(Exercise brief): The answer is an exact repeat of the entries below, with the pictures omitted.

(Input):

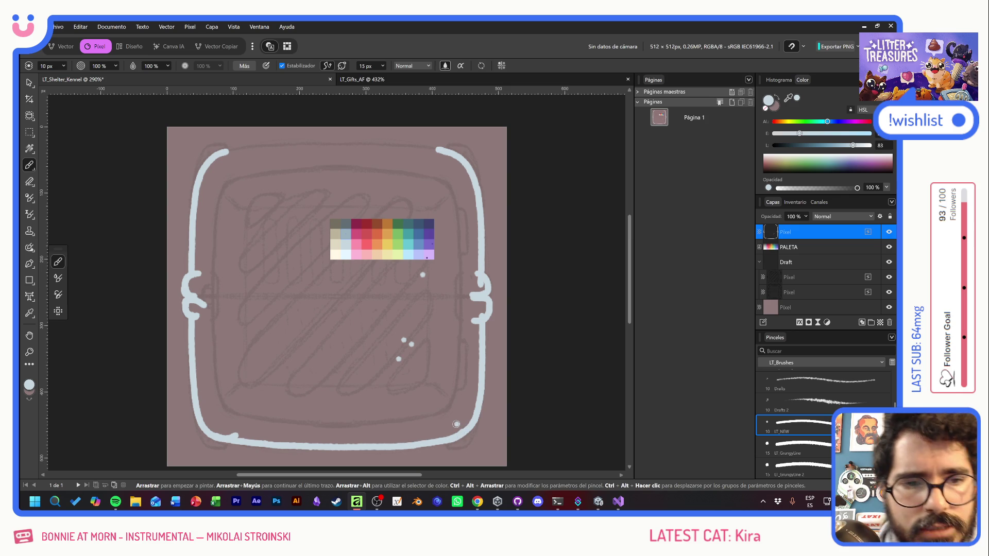
mouse_move(439, 150)
mouse_down()
mouse_move(247, 145)
mouse_move(194, 187)
mouse_up()
key(ctrl+z)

(Your solution):
mouse_move(439, 150)
mouse_down()
mouse_move(247, 145)
mouse_move(194, 187)
mouse_up()
key(ctrl+z)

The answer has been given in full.